I don’t weigh myself. Scales shmales. Or at least I don’t go out of my way to do so. I probably weigh myself every 3-4 months out of curiosity because it hasn’t crossed my mind for 3-4 months. I go by how I feel in my clothes and how I feel in general. I go by how I look in photographs and how I can compare myself happily in new photographs to old photographs (or less “happily” and I’ll work from there). And I work out what I want to maintain in my lifestyle and what I need to change to reach any goals/maintain how I feel.

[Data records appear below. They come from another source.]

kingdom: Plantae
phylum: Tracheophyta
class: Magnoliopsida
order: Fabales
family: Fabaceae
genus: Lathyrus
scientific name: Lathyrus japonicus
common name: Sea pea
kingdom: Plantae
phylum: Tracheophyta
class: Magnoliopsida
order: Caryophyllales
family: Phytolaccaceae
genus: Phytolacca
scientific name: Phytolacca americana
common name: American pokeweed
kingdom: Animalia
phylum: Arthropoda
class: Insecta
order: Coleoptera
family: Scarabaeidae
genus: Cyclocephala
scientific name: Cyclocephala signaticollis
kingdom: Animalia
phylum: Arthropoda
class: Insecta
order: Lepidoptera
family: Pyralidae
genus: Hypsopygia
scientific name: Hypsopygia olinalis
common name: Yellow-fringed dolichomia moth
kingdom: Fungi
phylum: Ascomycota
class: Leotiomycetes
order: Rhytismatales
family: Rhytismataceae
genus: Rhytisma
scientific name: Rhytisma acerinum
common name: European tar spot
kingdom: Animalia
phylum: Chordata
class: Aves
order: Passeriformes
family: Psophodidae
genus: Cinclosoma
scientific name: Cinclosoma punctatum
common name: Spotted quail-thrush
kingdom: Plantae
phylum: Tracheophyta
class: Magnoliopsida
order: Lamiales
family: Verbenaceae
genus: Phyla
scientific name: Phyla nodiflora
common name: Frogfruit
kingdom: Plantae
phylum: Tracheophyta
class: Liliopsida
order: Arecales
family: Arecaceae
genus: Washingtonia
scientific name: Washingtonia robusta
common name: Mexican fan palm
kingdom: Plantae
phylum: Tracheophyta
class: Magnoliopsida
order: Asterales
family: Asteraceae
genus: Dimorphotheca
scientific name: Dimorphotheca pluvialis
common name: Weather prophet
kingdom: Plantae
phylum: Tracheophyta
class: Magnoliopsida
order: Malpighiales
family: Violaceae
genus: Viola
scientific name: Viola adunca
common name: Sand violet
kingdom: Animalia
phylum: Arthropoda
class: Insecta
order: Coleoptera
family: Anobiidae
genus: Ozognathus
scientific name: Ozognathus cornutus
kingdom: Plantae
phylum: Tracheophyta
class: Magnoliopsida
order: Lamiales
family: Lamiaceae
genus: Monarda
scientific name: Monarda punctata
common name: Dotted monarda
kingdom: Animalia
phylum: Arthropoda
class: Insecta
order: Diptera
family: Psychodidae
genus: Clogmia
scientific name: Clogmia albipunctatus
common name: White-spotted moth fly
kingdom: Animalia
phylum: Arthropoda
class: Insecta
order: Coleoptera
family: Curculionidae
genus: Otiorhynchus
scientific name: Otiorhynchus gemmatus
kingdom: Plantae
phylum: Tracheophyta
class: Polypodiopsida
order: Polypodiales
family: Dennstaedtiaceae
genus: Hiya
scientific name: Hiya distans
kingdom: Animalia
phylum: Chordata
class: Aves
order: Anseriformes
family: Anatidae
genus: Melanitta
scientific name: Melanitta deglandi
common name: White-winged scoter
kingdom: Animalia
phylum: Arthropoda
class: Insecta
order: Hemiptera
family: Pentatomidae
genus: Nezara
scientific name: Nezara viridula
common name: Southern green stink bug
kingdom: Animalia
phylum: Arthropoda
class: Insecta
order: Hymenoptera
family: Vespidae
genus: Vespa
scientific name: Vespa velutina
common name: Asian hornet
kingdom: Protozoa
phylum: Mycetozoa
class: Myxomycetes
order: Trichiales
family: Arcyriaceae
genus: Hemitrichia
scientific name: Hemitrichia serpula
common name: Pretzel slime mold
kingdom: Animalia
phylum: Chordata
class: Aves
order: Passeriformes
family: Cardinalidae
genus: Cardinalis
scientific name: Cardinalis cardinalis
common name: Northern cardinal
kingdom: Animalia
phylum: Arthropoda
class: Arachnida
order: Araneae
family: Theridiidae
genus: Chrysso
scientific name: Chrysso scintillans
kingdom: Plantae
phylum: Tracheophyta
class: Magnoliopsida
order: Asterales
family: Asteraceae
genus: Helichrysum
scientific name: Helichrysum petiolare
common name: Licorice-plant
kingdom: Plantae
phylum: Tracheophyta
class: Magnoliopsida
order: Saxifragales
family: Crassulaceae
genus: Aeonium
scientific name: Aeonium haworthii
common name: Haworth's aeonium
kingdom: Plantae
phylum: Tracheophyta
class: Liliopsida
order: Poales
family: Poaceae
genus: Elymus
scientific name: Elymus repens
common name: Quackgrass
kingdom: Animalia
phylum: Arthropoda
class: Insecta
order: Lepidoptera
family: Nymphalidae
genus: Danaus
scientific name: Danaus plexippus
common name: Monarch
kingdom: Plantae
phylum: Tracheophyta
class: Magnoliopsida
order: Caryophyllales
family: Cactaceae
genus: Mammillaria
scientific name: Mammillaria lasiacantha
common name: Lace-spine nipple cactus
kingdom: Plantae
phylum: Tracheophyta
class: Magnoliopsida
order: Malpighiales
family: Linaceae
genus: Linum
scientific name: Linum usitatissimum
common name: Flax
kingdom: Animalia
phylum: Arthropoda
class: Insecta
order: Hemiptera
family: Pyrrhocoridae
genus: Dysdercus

I have never felt as motivated about food and fitness as I feel right now and I want to use this to reach a goal. I work on my arms constantly and I know they have changed and toned up but I still have 17 year old me whispering I should wear a cardigan just in case. Which I don’t do anymore but I do wear a blazer over my current black dress for a little bit before I dare to take it off.
So this is how it’s going to go. While I stick to eating in my own balanced way and exercising like I do (this is the way I will reach my goal), I will:
- Take a picture of myself every single day (for 114 days!) in the little black dress I do own (to physically see how you change is supposed to be one of the best tools)
- Wear the black dress I do own by Christmas- more confidently than ever
- Every day write down what I eat and how much water I drink as well as the exercise I do
- Buy my dream little black dress for my 21st birthday
- Wear my dream little black dress on my birthday and blog about it
By the 9th February 2017 I want to wear a little black dress to celebrate turning 21 and fling my arms all about the place. Of course I won’t then give up on 10th February; I just want to treat the 9th as a day where not only do I get to celebrate being 21 but celebrate adding a bit more body confidence to my life! (I might just make my own motivational fitness DVD while I’m being so inspirational.) I was going to wait to start this challenge when it was a bit more of a nicer number like 100 days, but my goal of wearing a little black dress shouldn’t wait any longer.
Tomorrow starts my new little black dress life. FIST PUMPS ALL ROUND.